One could support this on the python side with something like:

diff --git a/py-polars/polars/datatypes/_parse.py b/py-polars/polars/datatypes/_parse.py
index 55345909c..fcbdd9376 100644
--- a/py-polars/polars/datatypes/_parse.py
+++ b/py-polars/polars/datatypes/_parse.py
@@ -37,7 +37,7 @@ else:  # pragma: no cover
     UnionType = UnionTypeOld

-def parse_into_dtype(input: Any) -> PolarsDataType:
+def parse_into_dtype(input: Any, *, include_unknown: bool = False) -> PolarsDataType:
     """
     Parse an input into a Polars data type.
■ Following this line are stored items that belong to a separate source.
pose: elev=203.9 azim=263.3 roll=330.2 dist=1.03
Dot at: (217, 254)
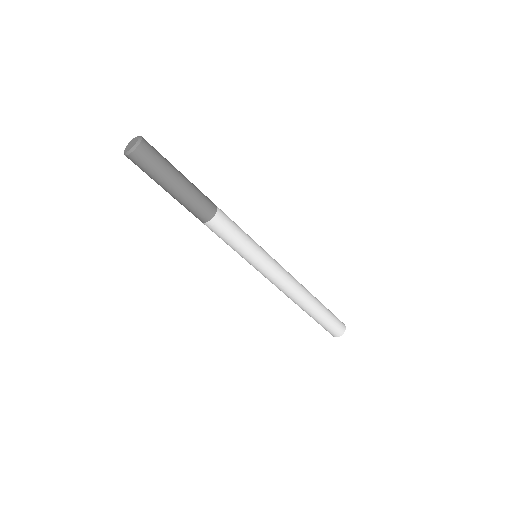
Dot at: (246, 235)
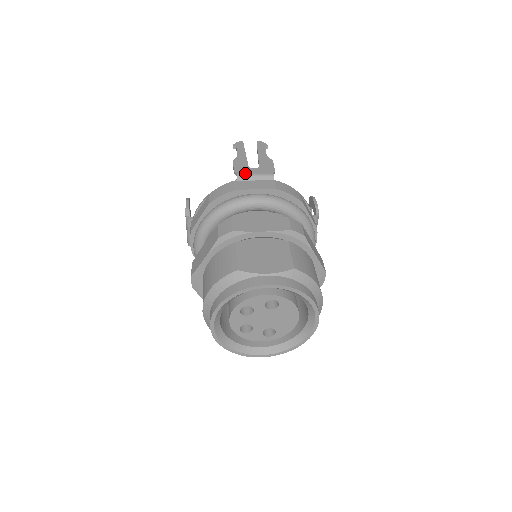
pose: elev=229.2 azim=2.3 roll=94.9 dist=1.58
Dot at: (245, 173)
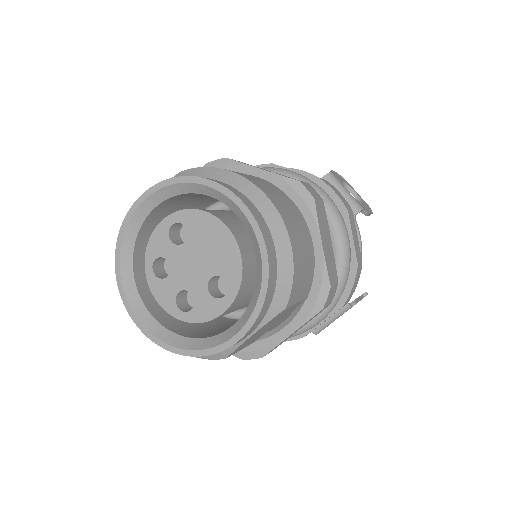
Dot at: occluded
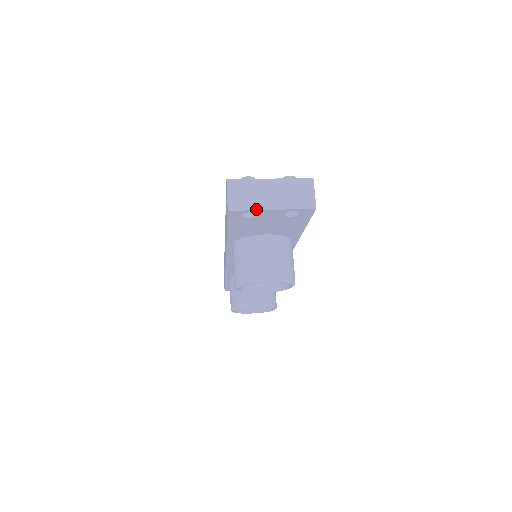
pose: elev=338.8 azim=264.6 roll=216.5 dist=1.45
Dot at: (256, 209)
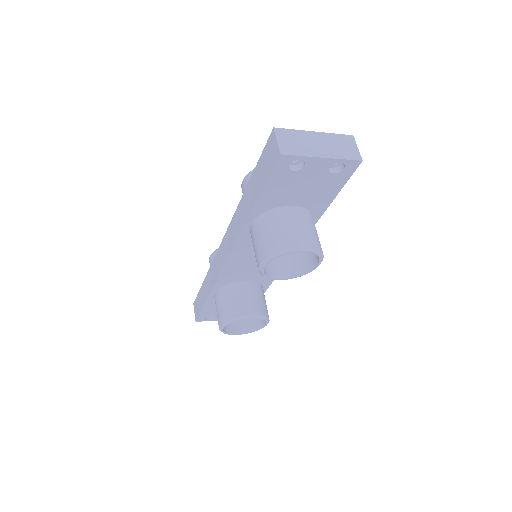
Dot at: (308, 155)
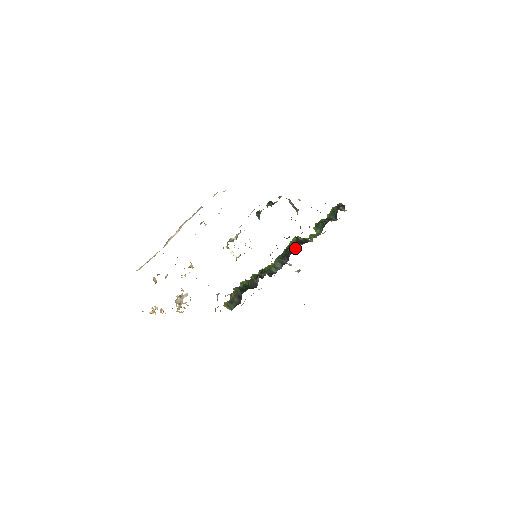
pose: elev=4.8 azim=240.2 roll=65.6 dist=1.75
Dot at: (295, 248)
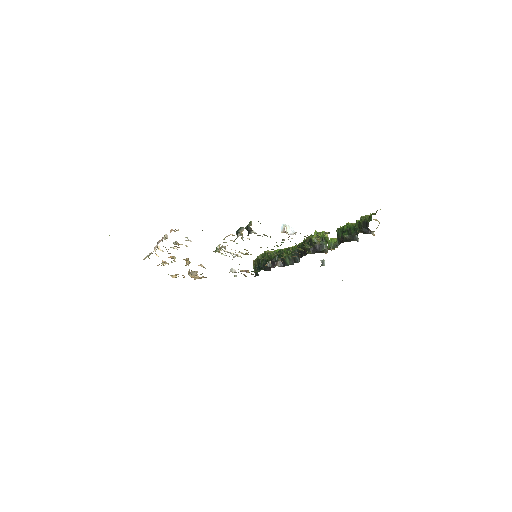
Dot at: (305, 253)
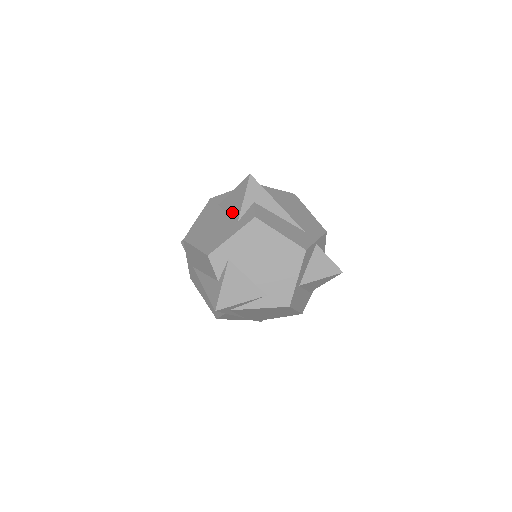
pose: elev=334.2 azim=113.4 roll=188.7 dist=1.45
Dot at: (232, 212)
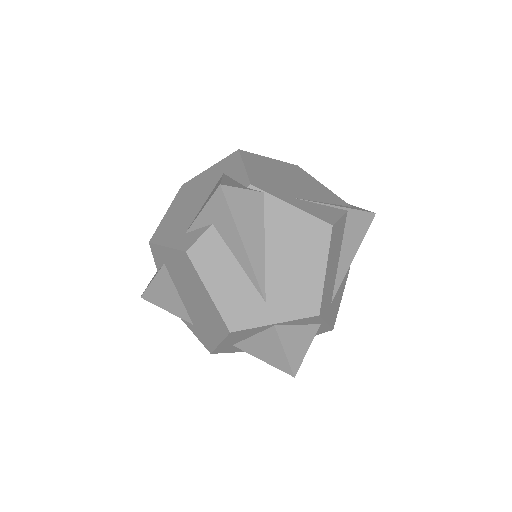
Dot at: (200, 210)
@@ -46,7 +46,7 @@ def parse_into_dtype(input: Any) -> PolarsDataType:
     TypeError
         If the input cannot be parsed into a Polars data type.
     """
-    if is_polars_dtype(input):
+    if is_polars_dtype(input, include_unknown=include_unknown):
         return input
     elif isinstance(input, ForwardRef):
         return _parse_forward_ref_into_dtype(input)
diff --git a/py-polars/polars/datatypes/classes.py b/py-polars/polars/datatypes/classes.py
index 08aeb53c5..68cc7be18 100644
--- a/py-polars/polars/datatypes/classes.py
+++ b/py-polars/polars/datatypes/classes.py
@@ -604,7 +604,7 @@ class List(NestedType):
     inner: PolarsDataType

     def __init__(self, inner: PolarsDataType | PythonDataType):
-        self.inner = polars.datatypes.parse_into_dtype(inner)
+        self.inner = polars.datatypes.parse_into_dtype(inner, include_unknown=True)
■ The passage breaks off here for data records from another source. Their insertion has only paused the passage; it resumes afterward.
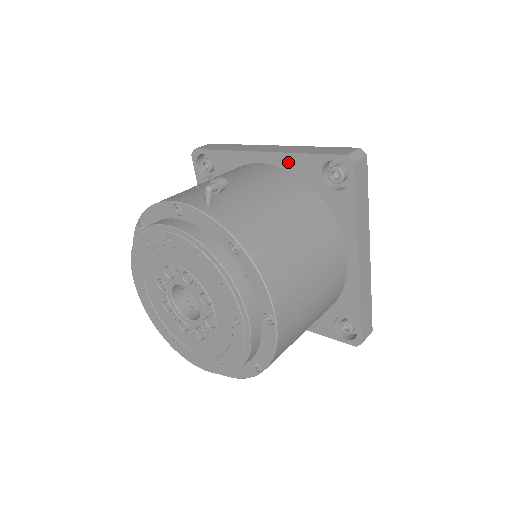
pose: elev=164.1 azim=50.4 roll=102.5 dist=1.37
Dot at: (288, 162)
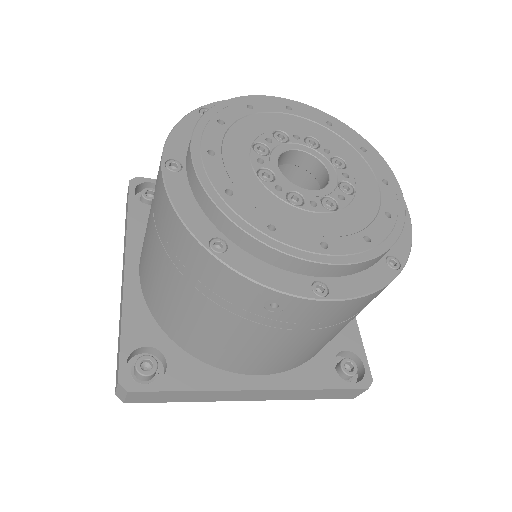
Dot at: occluded
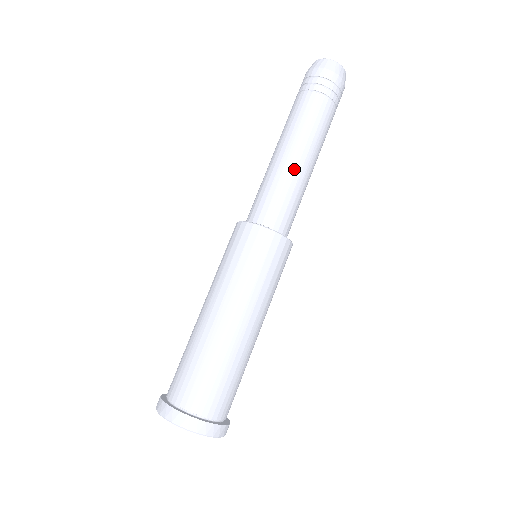
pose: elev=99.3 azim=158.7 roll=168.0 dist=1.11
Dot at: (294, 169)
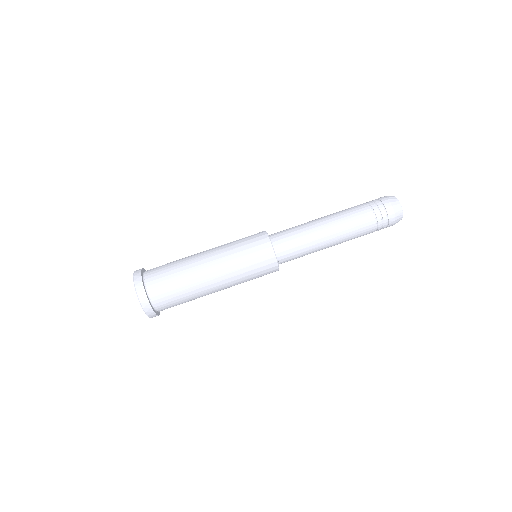
Dot at: (319, 237)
     def __eq__(self, other: PolarsDataType) -> bool:  # type: ignore[override]
         # This equality check allows comparison of type classes and type instances.
@@ -675,7 +675,7 @@ class Array(NestedType):
             msg = "Array constructor is missing the required argument `shape`"
             raise TypeError(msg)

-        inner_parsed = polars.datatypes.parse_into_dtype(inner)
+        inner_parsed = polars.datatypes.parse_into_dtype(inner, include_unknown=True)
         inner_shape = inner_parsed.shape if isinstance(inner_parsed, Array) else ()
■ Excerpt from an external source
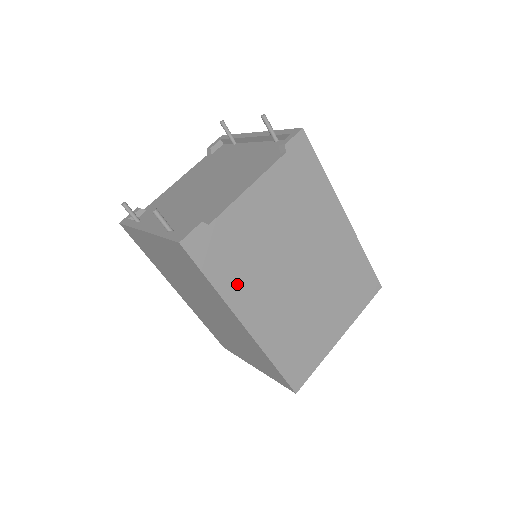
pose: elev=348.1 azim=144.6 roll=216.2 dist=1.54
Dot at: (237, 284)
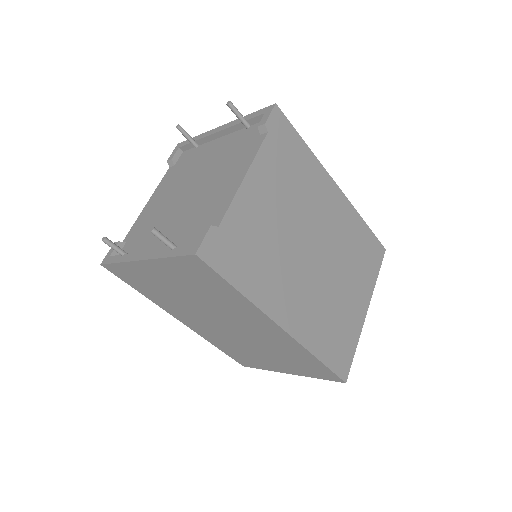
Dot at: (262, 284)
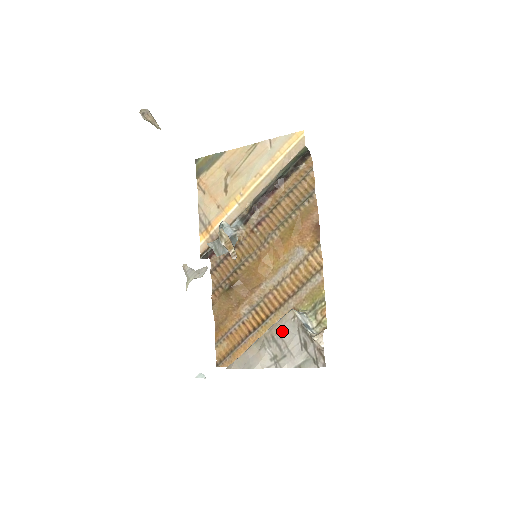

         if isinstance(shape, int):
@@ -754,7 +754,7 @@ class Field:

     def __init__(self, name: str, dtype: PolarsDataType):
         self.name = name
-        self.dtype = polars.datatypes.parse_into_dtype(dtype)
+        self.dtype = polars.datatypes.parse_into_dtype(dtype, include_unknown=True)

     def __eq__(self, other: Field) -> bool:  # type: ignore[override]
         return (self.name == other.name) & (self.dtype == other.dtype)